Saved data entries
----------

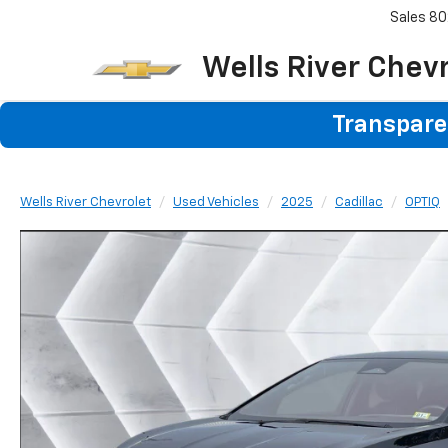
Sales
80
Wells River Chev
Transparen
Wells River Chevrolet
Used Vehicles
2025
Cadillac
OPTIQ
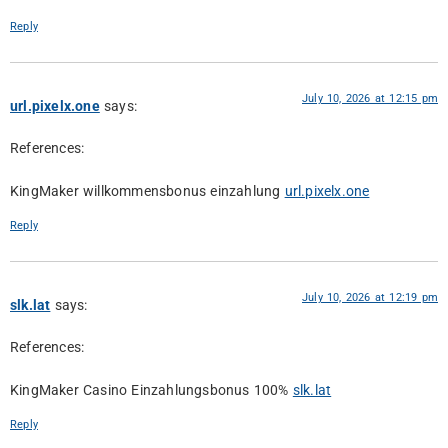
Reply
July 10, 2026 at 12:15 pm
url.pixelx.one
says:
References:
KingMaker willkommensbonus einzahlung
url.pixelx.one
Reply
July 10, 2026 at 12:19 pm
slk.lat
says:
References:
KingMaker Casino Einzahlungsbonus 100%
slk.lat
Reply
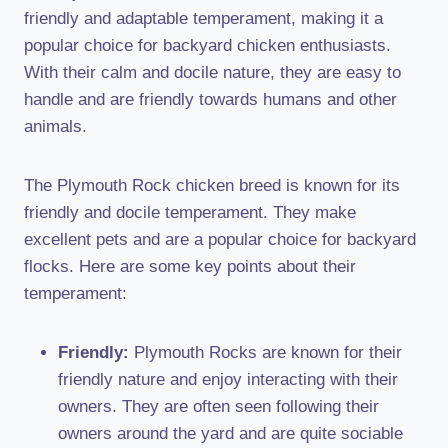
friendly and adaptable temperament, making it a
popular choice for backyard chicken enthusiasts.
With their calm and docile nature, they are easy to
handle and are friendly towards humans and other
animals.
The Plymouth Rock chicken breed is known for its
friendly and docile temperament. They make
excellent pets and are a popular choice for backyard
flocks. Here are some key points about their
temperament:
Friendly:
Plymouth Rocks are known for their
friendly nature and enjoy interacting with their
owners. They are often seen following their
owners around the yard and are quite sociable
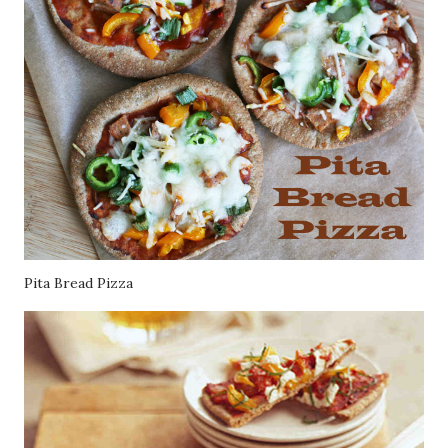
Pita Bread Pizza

----------

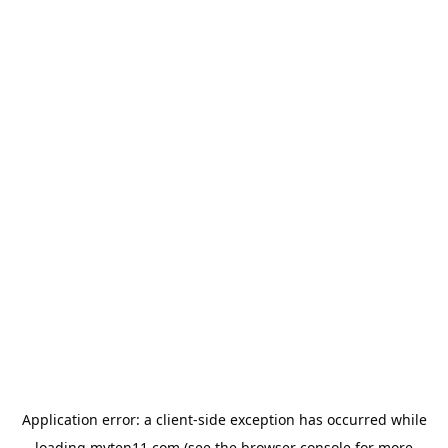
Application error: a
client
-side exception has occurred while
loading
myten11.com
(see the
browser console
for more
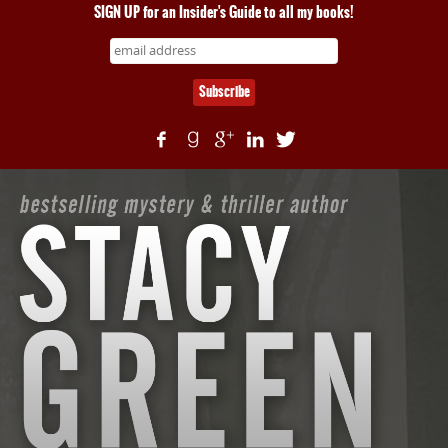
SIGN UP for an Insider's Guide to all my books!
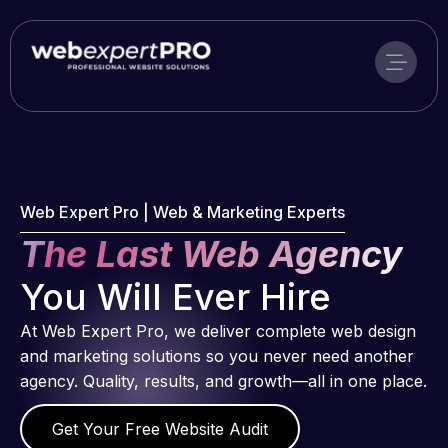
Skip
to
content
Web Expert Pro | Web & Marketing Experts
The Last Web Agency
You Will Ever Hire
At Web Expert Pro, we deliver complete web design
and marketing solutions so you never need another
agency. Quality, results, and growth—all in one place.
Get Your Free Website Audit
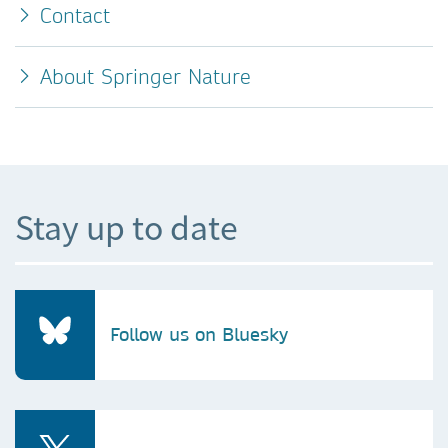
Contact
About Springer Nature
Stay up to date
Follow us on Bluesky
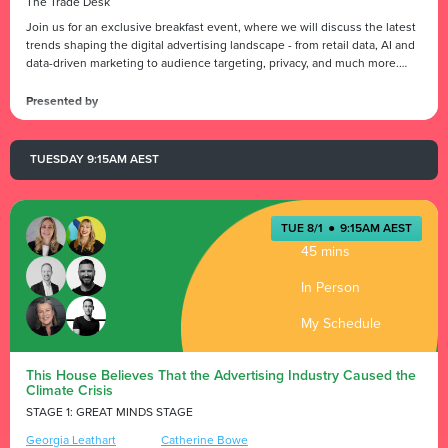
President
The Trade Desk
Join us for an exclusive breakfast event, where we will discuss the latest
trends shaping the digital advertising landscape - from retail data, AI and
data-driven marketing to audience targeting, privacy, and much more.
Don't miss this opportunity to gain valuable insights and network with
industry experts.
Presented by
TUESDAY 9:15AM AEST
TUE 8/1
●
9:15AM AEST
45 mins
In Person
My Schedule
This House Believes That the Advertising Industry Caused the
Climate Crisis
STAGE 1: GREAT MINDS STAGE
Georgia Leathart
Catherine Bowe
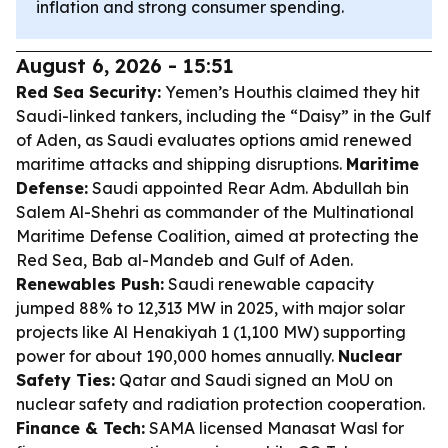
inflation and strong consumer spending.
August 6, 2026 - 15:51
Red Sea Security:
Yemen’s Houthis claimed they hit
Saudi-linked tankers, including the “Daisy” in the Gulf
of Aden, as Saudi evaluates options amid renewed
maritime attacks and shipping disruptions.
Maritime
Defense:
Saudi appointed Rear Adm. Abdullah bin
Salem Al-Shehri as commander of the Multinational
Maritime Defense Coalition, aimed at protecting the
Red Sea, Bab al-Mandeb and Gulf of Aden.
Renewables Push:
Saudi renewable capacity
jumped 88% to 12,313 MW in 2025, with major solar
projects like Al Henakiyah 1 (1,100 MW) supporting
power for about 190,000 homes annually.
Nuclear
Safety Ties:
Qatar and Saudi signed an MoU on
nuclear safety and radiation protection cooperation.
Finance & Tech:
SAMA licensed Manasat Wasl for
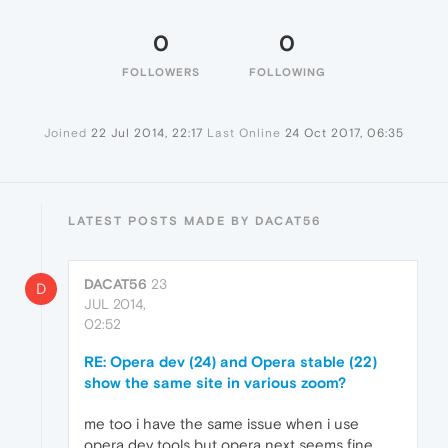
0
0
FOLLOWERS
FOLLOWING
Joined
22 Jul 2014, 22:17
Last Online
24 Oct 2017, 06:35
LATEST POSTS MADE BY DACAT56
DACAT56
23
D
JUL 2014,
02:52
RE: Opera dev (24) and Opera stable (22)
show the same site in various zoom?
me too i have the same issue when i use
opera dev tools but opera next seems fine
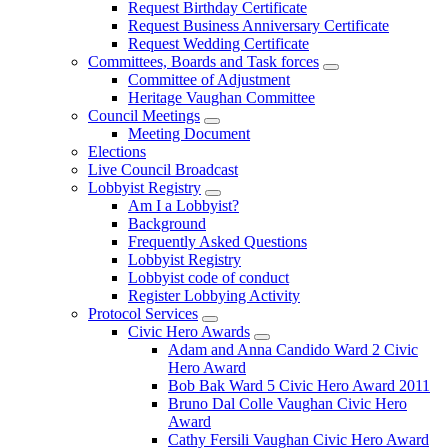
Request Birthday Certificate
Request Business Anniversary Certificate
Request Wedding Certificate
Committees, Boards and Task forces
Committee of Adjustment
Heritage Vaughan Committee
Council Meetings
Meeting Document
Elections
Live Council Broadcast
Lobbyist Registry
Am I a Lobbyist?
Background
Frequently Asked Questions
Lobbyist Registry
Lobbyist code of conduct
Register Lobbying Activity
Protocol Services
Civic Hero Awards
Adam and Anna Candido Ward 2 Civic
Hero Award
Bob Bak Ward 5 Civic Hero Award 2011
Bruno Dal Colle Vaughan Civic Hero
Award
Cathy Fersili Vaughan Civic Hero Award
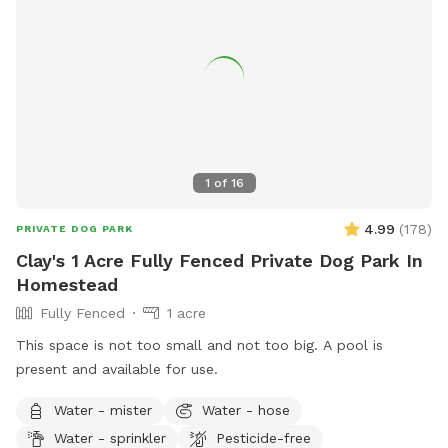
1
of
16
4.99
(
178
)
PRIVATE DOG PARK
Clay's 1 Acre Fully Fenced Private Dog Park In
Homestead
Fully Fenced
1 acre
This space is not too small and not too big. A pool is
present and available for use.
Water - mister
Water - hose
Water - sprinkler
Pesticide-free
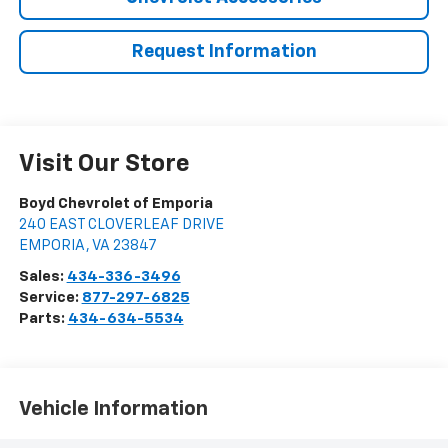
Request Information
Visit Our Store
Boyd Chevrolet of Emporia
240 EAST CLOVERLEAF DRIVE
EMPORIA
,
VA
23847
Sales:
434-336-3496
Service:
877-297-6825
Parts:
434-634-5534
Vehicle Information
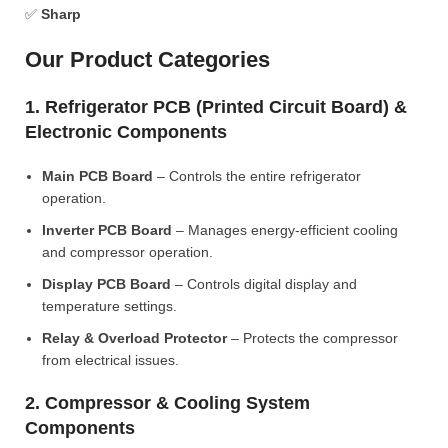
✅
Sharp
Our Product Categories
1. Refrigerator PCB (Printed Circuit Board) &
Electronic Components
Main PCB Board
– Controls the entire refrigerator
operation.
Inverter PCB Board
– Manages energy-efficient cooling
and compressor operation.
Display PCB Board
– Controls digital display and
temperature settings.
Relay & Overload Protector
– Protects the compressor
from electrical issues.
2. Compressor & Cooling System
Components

----------

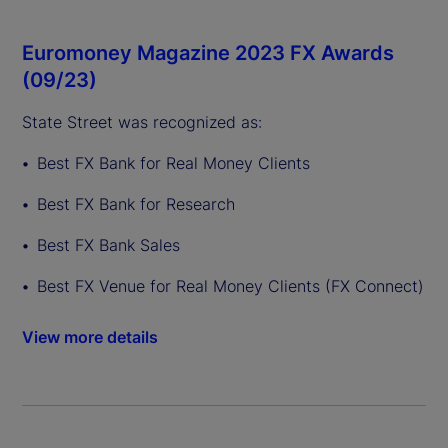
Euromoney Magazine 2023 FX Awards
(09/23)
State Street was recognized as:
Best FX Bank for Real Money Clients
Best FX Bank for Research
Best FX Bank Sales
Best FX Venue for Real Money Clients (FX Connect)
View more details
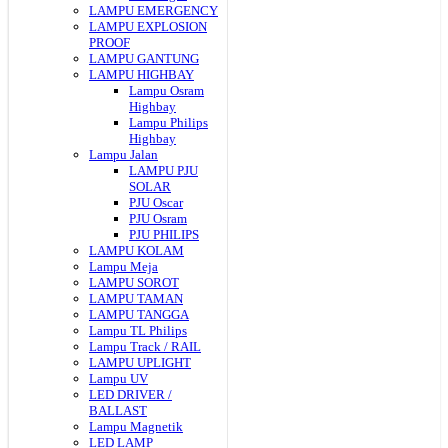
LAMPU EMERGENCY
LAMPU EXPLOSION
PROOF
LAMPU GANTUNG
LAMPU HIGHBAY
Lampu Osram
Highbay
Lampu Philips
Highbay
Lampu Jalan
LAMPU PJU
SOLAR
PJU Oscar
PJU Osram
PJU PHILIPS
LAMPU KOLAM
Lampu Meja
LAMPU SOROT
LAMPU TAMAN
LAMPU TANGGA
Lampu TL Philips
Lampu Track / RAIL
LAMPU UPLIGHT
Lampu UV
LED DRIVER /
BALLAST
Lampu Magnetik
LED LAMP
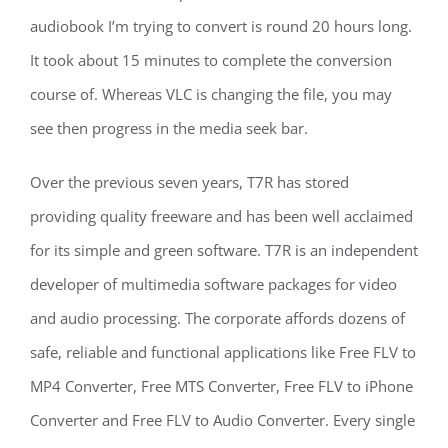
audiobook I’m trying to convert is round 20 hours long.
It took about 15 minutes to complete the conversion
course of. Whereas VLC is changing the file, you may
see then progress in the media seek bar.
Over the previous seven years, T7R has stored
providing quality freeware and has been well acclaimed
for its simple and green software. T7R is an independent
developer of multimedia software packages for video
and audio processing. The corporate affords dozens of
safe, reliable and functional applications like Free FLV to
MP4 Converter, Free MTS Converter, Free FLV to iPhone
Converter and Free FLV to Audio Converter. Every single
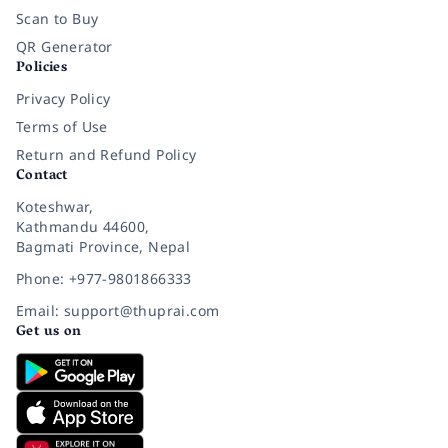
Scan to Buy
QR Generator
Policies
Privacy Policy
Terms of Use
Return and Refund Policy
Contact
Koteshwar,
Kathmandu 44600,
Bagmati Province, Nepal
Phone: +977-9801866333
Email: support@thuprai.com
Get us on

----------

§ Aim of the task: Pick out every line above that holds the word "Defense" and copy it.

§ Task output:
Defense:
Maritime Defense Coalition, aimed at protecting the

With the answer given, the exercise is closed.